- Ordem de trabalho:
Indique se cada afirmação está de acordo com o excerto sobre os embargos de terceiro, respondendo sim ou não e citando literalmente as palavras do excerto que o decidem.
1. O despacho indeferiu liminarmente a petição de embargos.
2. O contrato de empreitada teria sido celebrado pelo valor de 22.950,00 €.
3. O recurso de apelação foi interposto pela exequente.

- Texto de leitura:
Sobre essa petição de embargos de terceiro recaiu despacho de indeferimento liminar, em que se considerou ocorrer ilegitimidade da embargante para a dedução dos embargos, com fundamento em a mesma ter sido citada na execução para, em face da penhora sobre bem comum, requerer a separação de bens, de forma a evitar a execução da sua meação no património comum do casal, em cumprimento do artº 740º do NCPC, o que teria tido o efeito de retirar à embargante a qualidade de terceiro em relação à execução e de lhe conferir o estatuto processual previsto no artº 787º do NCPC – e, nessa base, declarou-se «verificada a excepção dilatória de falta de legitimidade para dedução de embargos» e, em consequência, indeferiu-se liminarmente a petição de embargos.

É desse despacho de indeferimento liminar do requerimento de oposição mediante embargos de terceiro que vem interposto pela oponente o presente recurso de apelação, cujas alegações culminam com as seguintes conclusões:

«1. Na origem dos presentes embargos de cônjuge executado está um fictício contrato de empreitada que teria sido celebrado entre a Exequente e o Executado, seu marido, celebrado em 1 de Janeiro de 2011, pelo valor de 28.228,50 €, e que essas obras foram todas concluídas em 1 de Janeiro de 2011.

2. O que, só pela data, dá logo para ver a ficção dos factos alegados. Petição de Injunção, junta como doc. 4, da Petição de embargos.

3. Tais factos foram todos impugnados pelo executado na oposição à injunção.

4. Porém, a sentença dada à execução, no relatório dos factos provados, sem atender ao princípio do dispositivo (artº 5º do C. P. Civil) no seu ponto 3, diz: “tais trabalhos mostram-se discriminados na fatura que é fls. 20 e 21 dos autos e têm o valor ilíquido de € 22.950,00, a que acresce o IVA de € 5.278,50”.

5. A referida fatura de fls. 20 e 21, refere trabalhos de alteração da cave da moradia e casa-de-morada-família da embargante ora recorrente, não foram feitos do modo alegado nessa injunção, e por isso impugnados.

- Dados fornecidos:

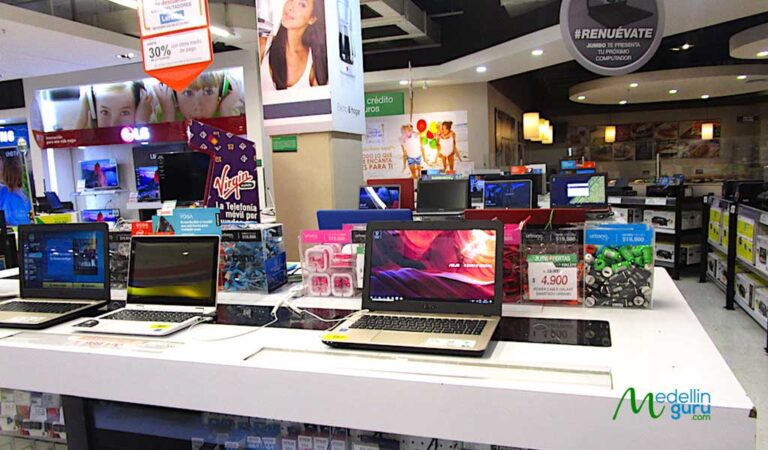
Locate an element on the screen. This screenshot has height=450, width=768. laptop is located at coordinates (475, 346).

- Resultado da tarefa:
1. Sim: «indeferiu-se liminarmente a petição de embargos».
2. Não: «pelo valor de 28.228,50 €».
3. Não: «vem interposto pela oponente o presente recurso de apelação».